Impressioni a caldo sul Festival del Circo

Il Principato di Monaco è per molti l’emblema della ricchezza, dello sfarzo e del lusso, un mondo dorato a picco sul mare, dove pochi eletti si sono rifugiati per meglio godere della loro fortuna.

Per gli appassionati di circo, il Principato di Monaco è soprattutto qualcos’altro: il luogo incantato dove ogni anno si realizza il festival del circo di Monte-Carlo, il più importante concorso circense del mondo, quest’anno giunto alla quarantaquattresima edizione.

Si presume che gli artisti che partecipano a questo festival, già per il fatto di concorrere, siano arrivati alla vetta della loro arte, che siano tra i migliori al mondo.

Le aspettative sono quindi inevitabilmente altissime, ma puntualmente, ogni anno, la realtà supera l’immaginazione.

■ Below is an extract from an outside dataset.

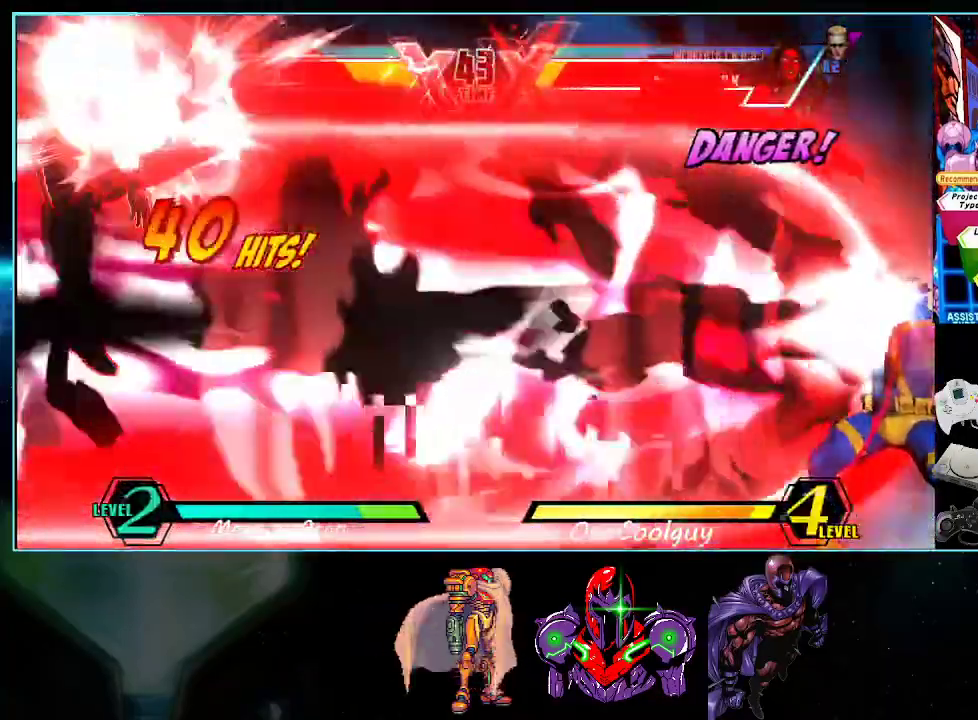
{"buttons": []}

In due giorni ho visto circa 8 ore di circo di livello elevatissimo. Descrivere nel dettaglio uno spettacolo del genere è impensabile, ci vorrebbero decine di pagine. Vi darò solo alcune impressioni critiche, a caldo, cercando di raccontare le peculiarità di questa edizione e quello che più mi ha colpito.

La sera di sabato sono stato ammaliato dal numero della troupe acrobatica di Shandong “spinning plates”, premiata con un meritatissimo Clown d’Argento. Ogni acrobata teneva in ciascuna mano cinque lunghi bastoncini su cui faceva roteare cinque piatti, mantenendoli in equilibrio precario. Dieci piatti per ogni artista. Immaginate la meraviglia quando, mantenendo in equilibrio questa miriade di piatti rotanti, le acrobate hanno cominciato a salire una sopra l’altra, costruendo figure via via più sorprendenti. Grande capacità tecnica individuale, bellissimo l’effetto complessivo.

All’inizio del numero qualche piatto è caduto. La cosa eccezionale è stato vedere il recupero, il sangue freddo, che ha permesso di riportare tutto nell’ordine prestabilito.

L’errore non deve stupire: a Monte-Carlo gli artisti sbagliano molto più di quanto si pensi. La contraddizione è solo apparente. Gli artisti, in una vetrina così importante, sono sotto pressione; inoltre, tendono a dare il massimo, a raggiungere il loro limite estremo. Una situazione di questo tipo implica necessariamente che si possa sbagliare.

E l’errore può essere anche altrove. Soprattutto nella sera di sabato ho notato alcuni problemi tecnici per quanto riguarda la parte musicale. A parte l’orchestra di Reto Parolari che suona dal vivo, impeccabile, le colonne sonore dei numeri sono state in più occasioni imperfette. Ci si aspetterebbe che i pezzi vengano adattati alla durata del numero, anche ricorrendo a dissolvenze e loop, non che la musica si interrompa all’improvviso per poi ripartire… in sostanza, sembra ci siano stati dei problemi alla console.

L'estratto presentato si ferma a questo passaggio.